The media obsession with polls, “horse races” and determining who’s up and/or down continues.

The Hill has given us the latest read on how this presidential campaign will turn out.

The conclusion? Polling data may be skewed beyond all recognition because of the high unfavorable ratings of both major-party nominees-to-be.


The pollsters are having difficulty taking their findings to the bank. Republican presumptive nominee Donald J. Trump’s favorable ratings are in the tank; Democratic frontrunner Hillary Rodham Clinton’s plus-side scores are right behind Trump’s.

Voters’ fickleness puts more guesswork into the polling, according to The Hill.

Will it be a high-turnout or low-turnout election? My own guess is that it’ll be the latter. Voters might decide the choices between the major-party picks are so dismal that they’ll just sit it out. They might not want to consider a third option because that ticket has no chance of winning.

Then again …

Some pollsters think the turnout will be high as voters are motivated to vote against the other candidate.

The anti-Clinton voter bloc will be set to vote for Trump. And vice versa.

All of this seems to be the ingredients tailor-made for a patently miserable campaign.

Hey, hasn’t Trump himself declared he has no intention to “change”?

My fellow Americans … we are in for a rough ride to the finish line.


2 thoughts on “Polling put to a new kind of test this election cycle”

  1. I’m an odd duck. By that I mean I don’t fear most things the “media” trots out to fill the 24-hour news cycle. I mean that my estimate of those who can apply arithmetic to everyday matters (and to ‘momentous’ ones in the ‘news’) has declined over the years. I remain serenely detached about political matters (with the occasional exception of local ones) – knowing by simple arithmetic that any one single vote matters not one whit.
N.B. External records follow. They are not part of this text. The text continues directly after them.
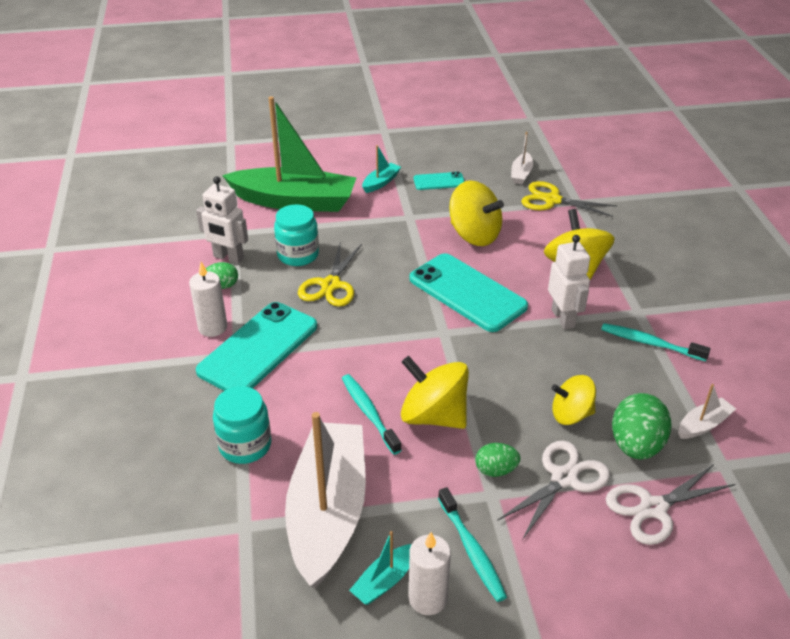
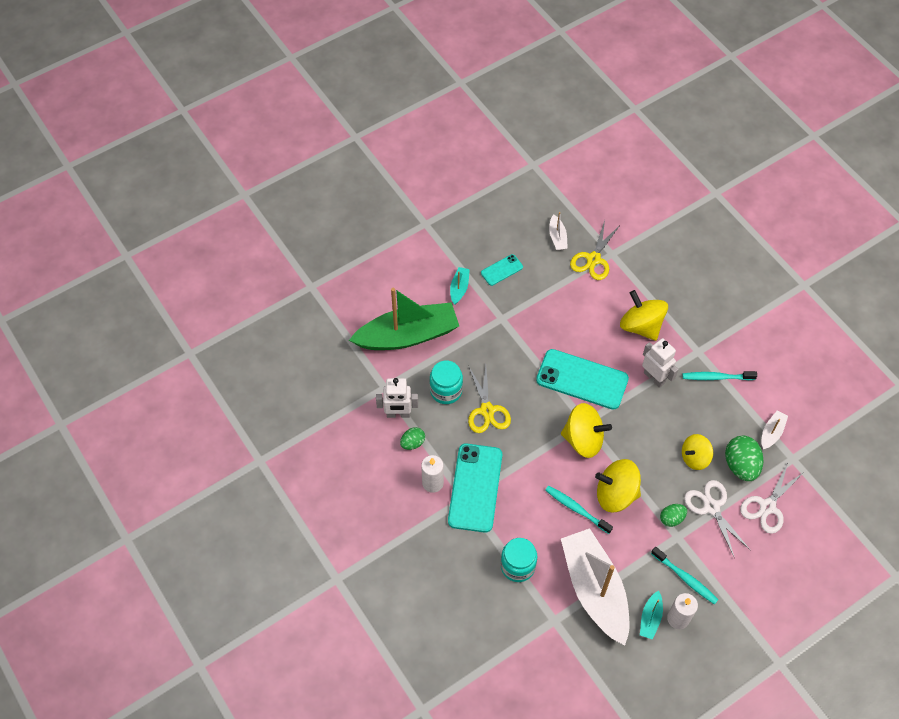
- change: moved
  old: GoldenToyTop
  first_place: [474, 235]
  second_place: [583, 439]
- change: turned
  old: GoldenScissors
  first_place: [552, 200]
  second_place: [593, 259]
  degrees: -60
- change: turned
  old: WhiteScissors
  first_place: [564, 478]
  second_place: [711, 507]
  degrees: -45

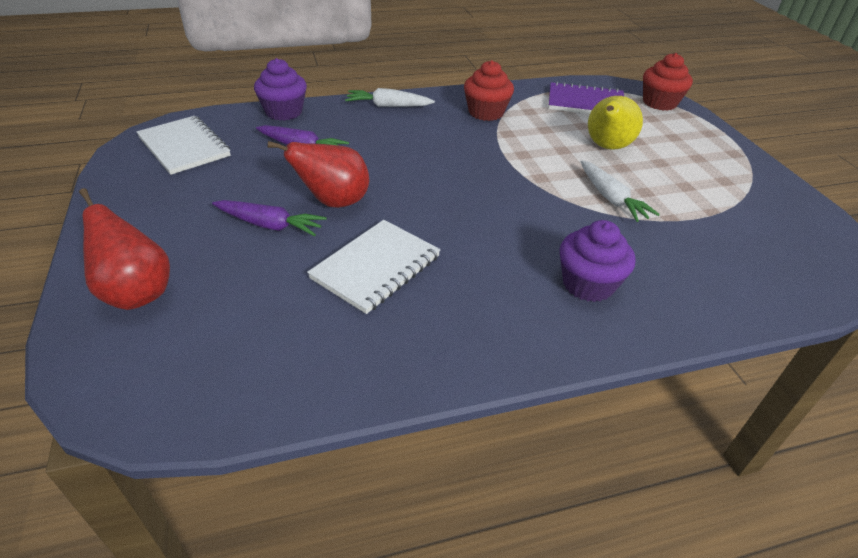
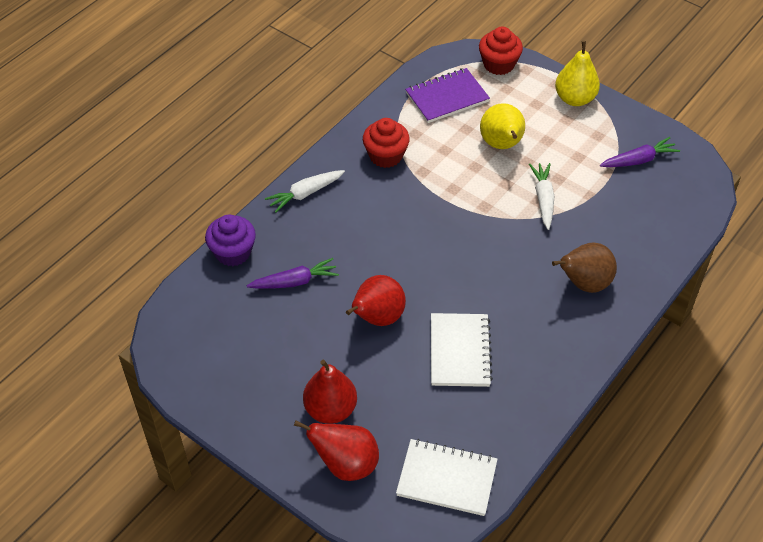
- change: moved
  old: WhiteNotebook
  first_place: [184, 147]
  second_place: [446, 479]
- change: turned
  old: WhiteCarrot
  first_place: [611, 198]
  second_place: [543, 199]
  degrees: -120
- change: moved
  old: RoyalPurpleCarrot
  first_place: [270, 225]
  second_place: [638, 160]
- change: replaced
  old: RoyalPurpleMuffin
  new: DarkBrownPear
  first_place: [588, 284]
  second_place: [584, 283]
- change: added
  new: GoldenPear
  second_place: [574, 99]
- change: added
  new: CrimsonPear
  second_place: [330, 409]

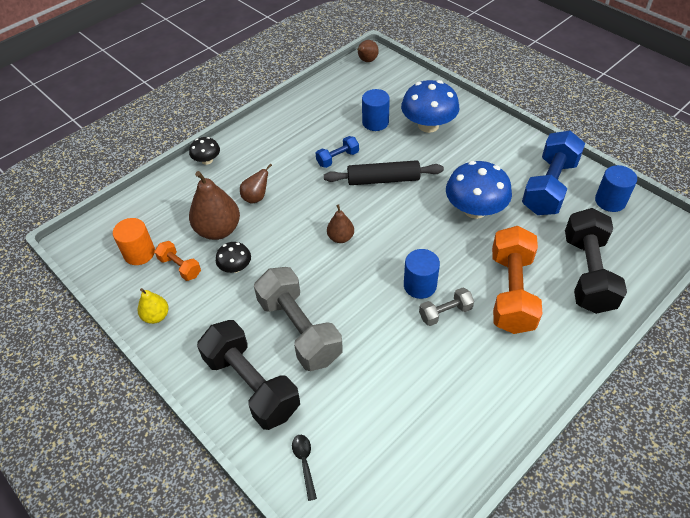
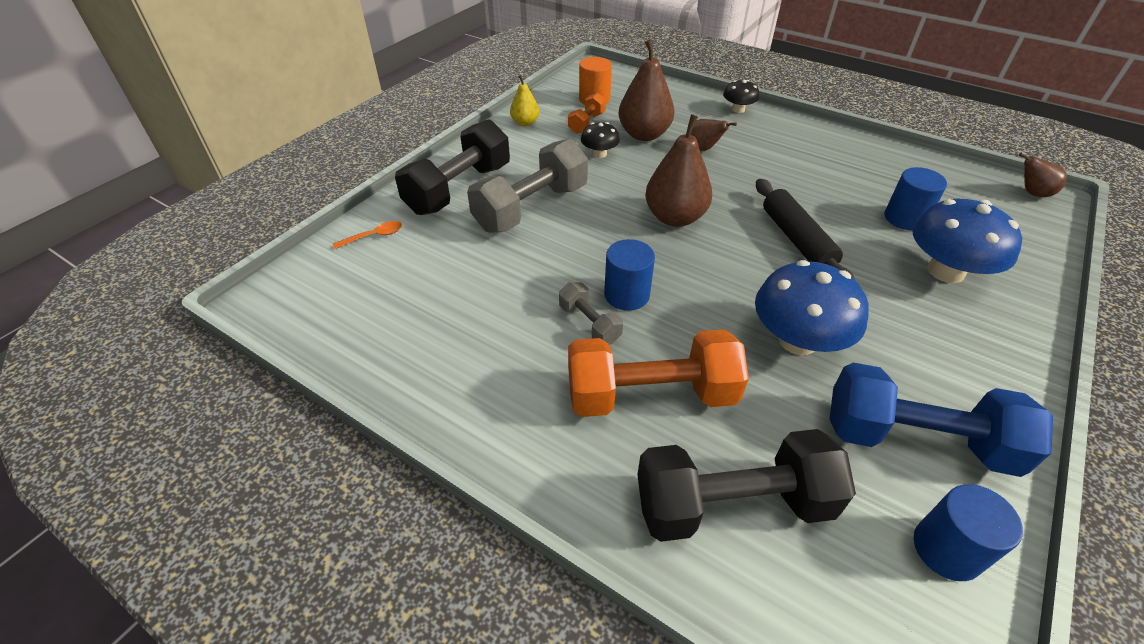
- change: removed
  old: CobaltDumbbell
  first_place: [337, 158]
- change: resized
  old: DarkBrownPear
  first_place: [341, 237]
  second_place: [675, 217]
  factor: 1.83
- change: recoloured
  old: JetBlackTeaspoon
  new: OrangeTeaspoon
  first_place: [304, 462]
  second_place: [374, 236]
    One false-ism goes: “if you don’t vote you have no right to complain” – ironic in that it narrows the idea of ‘rights’ and betrays igorance of the 1st Amendment:

    Congress shall make no law respecting an establishment of religion, or prohibiting the free exercise thereof; or abridging the freedom of speech, or of the press; or the right of the people peaceably to assemble, and to petition the government for a redress of grievances.

    I believe the American Constitution is mostly silent about the popular vote which has spring up state by state since 1788.

    Contrast that with the bedrock contained in “freedom of speech (or) the press” and peaceful assembly (though it is lreported both have been lately eroded on various college campuses).

    Speaking of campuses, when I was a child at a small Indiana college, a popular pithy warning went: “18 will get you 20” – referring to “statutory rape”.

    By then 18 also got you the same vote as the rest of us.

    When I hear of trigger warnings against expressions that in my day were merely in the fringe (but are now out-of-bounds on those various college courses) I really know my own duck feathers are glaringly un-fashionable.

    So – I distrust my own feelings about others’ voting behavior – their apathy, “wasting” their votes, and how many will react to the next Trump Card (a seeming endless deck).